Custom LLM Training: LoRA, QLoRA, and Llama Factory
A practical walkthrough of fine-tuning LLMs locally using LoRA, QLoRA, and Llama Factory within the Agentic Assistants framework.
Why Fine-Tune Locally?
API-based models are convenient, but they come with constraints: rate limits, data privacy concerns, per-token costs that scale badly, and no control over model behavior. Fine-tuning your own models eliminates these issues and lets you build domain-specific capabilities that general-purpose models lack.
Agentic Assistants includes a complete training subsystem under src/agentic_assistants/training/ that supports LoRA, QLoRA, and full fine-tuning via Llama Factory integration.
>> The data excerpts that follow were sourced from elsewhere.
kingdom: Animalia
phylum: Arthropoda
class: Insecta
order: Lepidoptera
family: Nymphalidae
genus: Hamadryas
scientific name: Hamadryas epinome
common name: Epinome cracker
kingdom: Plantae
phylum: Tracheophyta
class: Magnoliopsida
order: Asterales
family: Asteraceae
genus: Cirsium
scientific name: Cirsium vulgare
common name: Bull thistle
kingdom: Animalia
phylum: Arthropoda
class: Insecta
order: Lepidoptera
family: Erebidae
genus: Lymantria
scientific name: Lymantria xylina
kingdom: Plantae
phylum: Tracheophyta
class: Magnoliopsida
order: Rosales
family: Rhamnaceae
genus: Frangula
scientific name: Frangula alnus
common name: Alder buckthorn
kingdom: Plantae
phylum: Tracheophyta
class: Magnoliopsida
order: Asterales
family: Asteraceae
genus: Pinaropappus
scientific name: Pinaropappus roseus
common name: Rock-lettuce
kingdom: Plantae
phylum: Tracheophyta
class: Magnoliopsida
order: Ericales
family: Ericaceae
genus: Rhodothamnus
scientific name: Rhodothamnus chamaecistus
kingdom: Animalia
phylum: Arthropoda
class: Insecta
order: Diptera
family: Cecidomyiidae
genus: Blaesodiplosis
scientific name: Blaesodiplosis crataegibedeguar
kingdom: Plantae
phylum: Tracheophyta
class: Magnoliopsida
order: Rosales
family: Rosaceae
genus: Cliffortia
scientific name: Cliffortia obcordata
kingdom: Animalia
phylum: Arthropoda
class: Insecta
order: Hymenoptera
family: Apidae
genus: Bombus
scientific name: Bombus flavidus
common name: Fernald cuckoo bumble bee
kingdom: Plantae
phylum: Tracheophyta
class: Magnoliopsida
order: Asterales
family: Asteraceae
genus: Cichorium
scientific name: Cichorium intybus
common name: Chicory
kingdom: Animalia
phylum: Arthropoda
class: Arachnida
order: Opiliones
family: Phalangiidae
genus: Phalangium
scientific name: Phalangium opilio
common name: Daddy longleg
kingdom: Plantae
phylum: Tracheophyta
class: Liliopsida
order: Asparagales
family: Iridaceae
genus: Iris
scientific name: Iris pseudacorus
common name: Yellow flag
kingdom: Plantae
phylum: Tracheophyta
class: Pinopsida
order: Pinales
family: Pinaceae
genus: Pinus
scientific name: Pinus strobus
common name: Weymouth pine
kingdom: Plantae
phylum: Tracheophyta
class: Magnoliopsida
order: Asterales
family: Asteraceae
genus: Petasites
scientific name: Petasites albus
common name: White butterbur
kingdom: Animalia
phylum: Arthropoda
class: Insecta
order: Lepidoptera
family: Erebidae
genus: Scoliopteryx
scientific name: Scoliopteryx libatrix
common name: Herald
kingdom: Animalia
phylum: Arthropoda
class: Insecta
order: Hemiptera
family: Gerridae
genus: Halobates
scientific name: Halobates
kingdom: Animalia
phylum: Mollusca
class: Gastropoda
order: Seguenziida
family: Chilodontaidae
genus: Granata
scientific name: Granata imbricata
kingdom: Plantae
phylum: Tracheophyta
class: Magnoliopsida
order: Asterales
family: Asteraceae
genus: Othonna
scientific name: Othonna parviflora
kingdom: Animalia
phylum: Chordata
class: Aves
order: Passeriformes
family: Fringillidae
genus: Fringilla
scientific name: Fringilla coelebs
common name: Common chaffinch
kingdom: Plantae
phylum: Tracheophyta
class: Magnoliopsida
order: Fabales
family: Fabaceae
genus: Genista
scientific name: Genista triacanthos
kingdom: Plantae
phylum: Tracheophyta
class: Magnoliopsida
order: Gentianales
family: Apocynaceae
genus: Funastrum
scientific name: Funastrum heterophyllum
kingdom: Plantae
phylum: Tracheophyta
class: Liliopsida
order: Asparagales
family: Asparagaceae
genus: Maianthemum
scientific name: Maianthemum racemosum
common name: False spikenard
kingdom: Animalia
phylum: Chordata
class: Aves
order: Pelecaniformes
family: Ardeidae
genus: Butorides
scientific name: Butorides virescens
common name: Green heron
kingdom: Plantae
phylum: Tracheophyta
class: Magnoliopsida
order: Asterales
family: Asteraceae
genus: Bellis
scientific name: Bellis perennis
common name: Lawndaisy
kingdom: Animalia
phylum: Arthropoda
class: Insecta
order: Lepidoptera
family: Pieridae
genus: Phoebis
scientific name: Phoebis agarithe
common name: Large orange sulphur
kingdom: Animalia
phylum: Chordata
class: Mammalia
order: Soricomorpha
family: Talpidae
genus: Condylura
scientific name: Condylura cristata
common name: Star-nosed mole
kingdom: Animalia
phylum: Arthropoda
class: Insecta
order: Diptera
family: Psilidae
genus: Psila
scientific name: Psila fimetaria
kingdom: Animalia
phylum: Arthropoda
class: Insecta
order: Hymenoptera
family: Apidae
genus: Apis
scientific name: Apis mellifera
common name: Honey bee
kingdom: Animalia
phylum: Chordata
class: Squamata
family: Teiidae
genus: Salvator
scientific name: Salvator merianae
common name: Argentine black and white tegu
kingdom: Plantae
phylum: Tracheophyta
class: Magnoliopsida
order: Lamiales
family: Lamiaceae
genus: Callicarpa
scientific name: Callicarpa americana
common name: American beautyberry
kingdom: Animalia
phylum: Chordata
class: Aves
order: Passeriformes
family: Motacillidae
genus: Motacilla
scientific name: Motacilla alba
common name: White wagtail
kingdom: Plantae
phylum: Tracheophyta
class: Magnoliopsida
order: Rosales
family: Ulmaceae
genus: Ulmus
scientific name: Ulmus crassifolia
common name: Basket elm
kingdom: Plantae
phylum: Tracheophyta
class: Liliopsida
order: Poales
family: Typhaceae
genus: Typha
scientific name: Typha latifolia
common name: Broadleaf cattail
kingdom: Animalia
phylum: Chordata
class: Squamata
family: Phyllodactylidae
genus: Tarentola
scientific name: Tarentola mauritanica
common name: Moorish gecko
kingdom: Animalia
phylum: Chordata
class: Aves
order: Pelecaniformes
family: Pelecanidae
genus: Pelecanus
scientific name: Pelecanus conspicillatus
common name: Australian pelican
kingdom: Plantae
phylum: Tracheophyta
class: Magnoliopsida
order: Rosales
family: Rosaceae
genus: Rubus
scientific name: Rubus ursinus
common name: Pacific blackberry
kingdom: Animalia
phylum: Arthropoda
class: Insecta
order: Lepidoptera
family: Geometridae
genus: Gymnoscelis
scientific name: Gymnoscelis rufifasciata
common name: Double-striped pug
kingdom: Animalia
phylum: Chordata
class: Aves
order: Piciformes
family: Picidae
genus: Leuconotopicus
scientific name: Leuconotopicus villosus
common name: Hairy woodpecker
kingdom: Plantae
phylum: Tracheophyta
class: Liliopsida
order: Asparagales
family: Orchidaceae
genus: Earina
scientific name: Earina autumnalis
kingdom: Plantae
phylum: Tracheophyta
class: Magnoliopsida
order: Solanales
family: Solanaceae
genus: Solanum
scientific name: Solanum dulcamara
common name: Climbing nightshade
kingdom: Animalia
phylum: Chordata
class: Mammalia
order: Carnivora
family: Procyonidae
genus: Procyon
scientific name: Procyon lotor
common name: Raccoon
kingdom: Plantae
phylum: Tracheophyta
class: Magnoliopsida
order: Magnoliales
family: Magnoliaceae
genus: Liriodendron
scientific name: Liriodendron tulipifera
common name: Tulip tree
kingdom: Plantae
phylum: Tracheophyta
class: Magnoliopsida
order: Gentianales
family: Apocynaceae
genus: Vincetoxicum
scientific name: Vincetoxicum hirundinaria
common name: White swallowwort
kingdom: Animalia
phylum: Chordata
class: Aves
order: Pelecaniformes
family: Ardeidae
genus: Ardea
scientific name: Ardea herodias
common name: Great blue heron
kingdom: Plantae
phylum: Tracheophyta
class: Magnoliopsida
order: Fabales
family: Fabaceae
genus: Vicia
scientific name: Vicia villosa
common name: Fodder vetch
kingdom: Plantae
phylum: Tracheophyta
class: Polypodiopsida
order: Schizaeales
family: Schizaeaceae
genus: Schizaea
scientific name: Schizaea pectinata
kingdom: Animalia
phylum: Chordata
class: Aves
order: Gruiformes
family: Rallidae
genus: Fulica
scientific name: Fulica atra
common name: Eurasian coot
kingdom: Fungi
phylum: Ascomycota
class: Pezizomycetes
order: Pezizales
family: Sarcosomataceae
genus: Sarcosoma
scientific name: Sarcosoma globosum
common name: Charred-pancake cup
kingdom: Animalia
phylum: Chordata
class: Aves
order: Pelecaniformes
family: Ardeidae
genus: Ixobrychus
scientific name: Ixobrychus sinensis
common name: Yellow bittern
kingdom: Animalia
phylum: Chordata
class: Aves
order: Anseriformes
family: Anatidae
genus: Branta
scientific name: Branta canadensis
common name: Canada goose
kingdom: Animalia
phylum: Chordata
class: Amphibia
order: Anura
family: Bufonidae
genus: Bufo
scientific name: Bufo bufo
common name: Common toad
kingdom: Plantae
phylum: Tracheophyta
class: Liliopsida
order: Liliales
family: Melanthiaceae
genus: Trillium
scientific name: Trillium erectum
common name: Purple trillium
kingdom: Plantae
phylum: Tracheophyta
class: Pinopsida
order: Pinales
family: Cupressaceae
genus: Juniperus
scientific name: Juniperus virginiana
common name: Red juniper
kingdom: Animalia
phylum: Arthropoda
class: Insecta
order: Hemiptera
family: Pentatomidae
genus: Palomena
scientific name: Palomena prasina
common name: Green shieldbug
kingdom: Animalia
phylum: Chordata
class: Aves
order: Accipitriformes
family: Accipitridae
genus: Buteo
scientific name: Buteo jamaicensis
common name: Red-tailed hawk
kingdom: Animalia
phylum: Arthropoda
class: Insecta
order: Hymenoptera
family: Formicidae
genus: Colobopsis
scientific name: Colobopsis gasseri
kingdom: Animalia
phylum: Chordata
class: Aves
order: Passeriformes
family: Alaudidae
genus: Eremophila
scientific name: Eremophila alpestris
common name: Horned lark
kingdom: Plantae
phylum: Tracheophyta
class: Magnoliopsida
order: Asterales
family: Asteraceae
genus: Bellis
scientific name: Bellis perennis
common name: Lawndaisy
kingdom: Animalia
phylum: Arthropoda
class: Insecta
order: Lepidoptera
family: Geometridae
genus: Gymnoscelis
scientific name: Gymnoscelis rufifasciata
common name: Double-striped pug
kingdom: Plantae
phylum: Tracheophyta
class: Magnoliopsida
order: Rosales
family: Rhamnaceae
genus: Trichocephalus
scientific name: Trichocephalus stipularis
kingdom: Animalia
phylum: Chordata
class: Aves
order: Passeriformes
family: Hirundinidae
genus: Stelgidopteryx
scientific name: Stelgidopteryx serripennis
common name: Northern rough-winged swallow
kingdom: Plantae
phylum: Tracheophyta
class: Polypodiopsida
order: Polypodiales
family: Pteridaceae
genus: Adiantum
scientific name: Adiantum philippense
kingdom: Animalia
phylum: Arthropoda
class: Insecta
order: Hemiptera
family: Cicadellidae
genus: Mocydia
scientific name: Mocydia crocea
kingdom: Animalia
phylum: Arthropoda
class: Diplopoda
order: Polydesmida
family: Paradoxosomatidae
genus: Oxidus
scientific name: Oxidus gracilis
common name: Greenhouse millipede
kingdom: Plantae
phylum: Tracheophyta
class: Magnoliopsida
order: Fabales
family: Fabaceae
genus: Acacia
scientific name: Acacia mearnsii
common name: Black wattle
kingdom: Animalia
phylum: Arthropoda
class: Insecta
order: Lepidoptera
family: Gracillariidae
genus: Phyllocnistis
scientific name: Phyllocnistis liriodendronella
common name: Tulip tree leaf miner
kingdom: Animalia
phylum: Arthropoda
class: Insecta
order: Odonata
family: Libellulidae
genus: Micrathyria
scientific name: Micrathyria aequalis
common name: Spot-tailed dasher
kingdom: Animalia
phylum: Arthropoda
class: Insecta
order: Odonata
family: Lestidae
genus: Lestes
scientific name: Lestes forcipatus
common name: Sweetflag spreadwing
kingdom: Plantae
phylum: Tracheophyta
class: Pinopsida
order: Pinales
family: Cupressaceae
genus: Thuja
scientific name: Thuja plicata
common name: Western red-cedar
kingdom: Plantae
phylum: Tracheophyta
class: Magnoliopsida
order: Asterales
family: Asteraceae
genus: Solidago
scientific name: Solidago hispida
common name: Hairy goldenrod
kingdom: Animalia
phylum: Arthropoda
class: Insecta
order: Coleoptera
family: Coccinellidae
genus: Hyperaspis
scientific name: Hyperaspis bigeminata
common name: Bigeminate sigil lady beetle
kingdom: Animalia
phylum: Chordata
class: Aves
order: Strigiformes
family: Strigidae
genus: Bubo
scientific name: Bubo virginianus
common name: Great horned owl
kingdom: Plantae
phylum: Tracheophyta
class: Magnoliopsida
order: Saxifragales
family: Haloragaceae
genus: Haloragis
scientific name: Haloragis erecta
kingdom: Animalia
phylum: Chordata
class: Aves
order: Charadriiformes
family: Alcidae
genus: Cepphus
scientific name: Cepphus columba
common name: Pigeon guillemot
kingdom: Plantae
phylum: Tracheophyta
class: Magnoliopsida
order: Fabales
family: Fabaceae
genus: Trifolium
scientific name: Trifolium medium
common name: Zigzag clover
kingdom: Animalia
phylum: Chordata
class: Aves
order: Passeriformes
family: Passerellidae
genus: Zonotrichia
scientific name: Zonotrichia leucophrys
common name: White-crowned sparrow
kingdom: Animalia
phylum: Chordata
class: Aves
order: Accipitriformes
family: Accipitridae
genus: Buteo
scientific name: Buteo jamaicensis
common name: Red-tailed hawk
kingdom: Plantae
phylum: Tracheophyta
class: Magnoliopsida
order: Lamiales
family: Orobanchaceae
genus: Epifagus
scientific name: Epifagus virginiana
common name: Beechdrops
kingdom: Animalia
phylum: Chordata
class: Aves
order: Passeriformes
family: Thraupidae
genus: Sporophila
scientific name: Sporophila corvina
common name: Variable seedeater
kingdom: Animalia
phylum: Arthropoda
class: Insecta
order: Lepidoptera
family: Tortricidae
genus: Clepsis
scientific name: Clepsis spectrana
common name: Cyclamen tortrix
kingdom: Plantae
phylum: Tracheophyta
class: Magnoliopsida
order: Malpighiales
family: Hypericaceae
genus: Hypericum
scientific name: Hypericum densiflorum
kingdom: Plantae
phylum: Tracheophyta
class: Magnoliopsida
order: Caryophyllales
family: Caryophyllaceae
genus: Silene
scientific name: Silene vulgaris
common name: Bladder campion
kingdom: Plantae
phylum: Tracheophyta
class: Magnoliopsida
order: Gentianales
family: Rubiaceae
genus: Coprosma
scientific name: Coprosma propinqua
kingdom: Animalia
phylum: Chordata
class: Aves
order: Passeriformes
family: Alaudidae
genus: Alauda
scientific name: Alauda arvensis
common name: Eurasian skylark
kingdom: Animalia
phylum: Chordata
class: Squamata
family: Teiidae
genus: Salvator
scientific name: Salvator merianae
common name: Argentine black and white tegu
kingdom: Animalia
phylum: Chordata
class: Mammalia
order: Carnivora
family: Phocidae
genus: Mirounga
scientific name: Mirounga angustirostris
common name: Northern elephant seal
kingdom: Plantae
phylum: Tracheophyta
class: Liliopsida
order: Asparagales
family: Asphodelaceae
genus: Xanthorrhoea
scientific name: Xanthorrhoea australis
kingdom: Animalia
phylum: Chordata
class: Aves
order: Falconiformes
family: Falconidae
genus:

Parameter-Efficient Fine-Tuning
Full fine-tuning updates every parameter in a model -- expensive in both compute and memory. LoRA (Low-Rank Adaptation) injects trainable low-rank matrices into the attention layers while freezing the base weights:
from peft import LoraConfig
lora_config = LoraConfig(
r=16,
lora_alpha=32,
target_modules=["q_proj", "v_proj", "k_proj", "o_proj"],
lora_dropout=0.05,
task_type="CAUSAL_LM"
)
QLoRA goes further by quantizing the base model to 4-bit precision, reducing VRAM requirements dramatically. A 7B parameter model that would normally require 28GB of VRAM can be fine-tuned in under 8GB with QLoRA.
Training Configuration
The framework uses a YAML-based configuration system:
training:
method: qlora
base_model: "mistralai/Mistral-7B-v0.3"
dataset: ./data/training/my_dataset.jsonl
output_dir: ./models/my_fine_tuned_model
quantization:
bits: 4
type: nf4
double_quant: true
lora:
r: 16
alpha: 32
dropout: 0.05
training_args:
num_epochs: 3
batch_size: 4
gradient_accumulation_steps: 8
learning_rate: 2.0e-4
warmup_ratio: 0.1
The training module handles dataset preparation (converting between chat, instruct, and completion formats), tokenization, training loop management, and checkpoint saving.
Llama Factory Integration
For more advanced training scenarios, the framework integrates with Llama Factory (training/frameworks/llama_factory.py), which provides a web-based interface for configuring training runs, support for 100+ model architectures, and built-in dataset preprocessing.
Ollama Import/Export
Once training completes, the Ollama import module (training/ollama_import.py) converts your fine-tuned model into an Ollama-compatible format and registers it locally:
agentic train export --model ./models/my_model --format ollama --name my-custom-model
After export, the model is immediately available for inference through Ollama, and by extension, through every part of the framework that uses LLM completions -- agents, RAG pipelines, the chat interface, and API endpoints.
Practical Tips
Start with QLoRA on a small dataset. Even 500-1000 high-quality examples can meaningfully shift model behavior for domain-specific tasks. Training takes 1-2 hours on a single consumer GPU.
Use the validation split. The framework automatically holds out 10% of your data for validation. Watch the validation loss -- if it starts climbing while training loss drops, you're overfitting.
Iterate on data quality, not quantity. A curated dataset of 1,000 expert-written examples consistently outperforms 10,000 noisy examples scraped from the internet.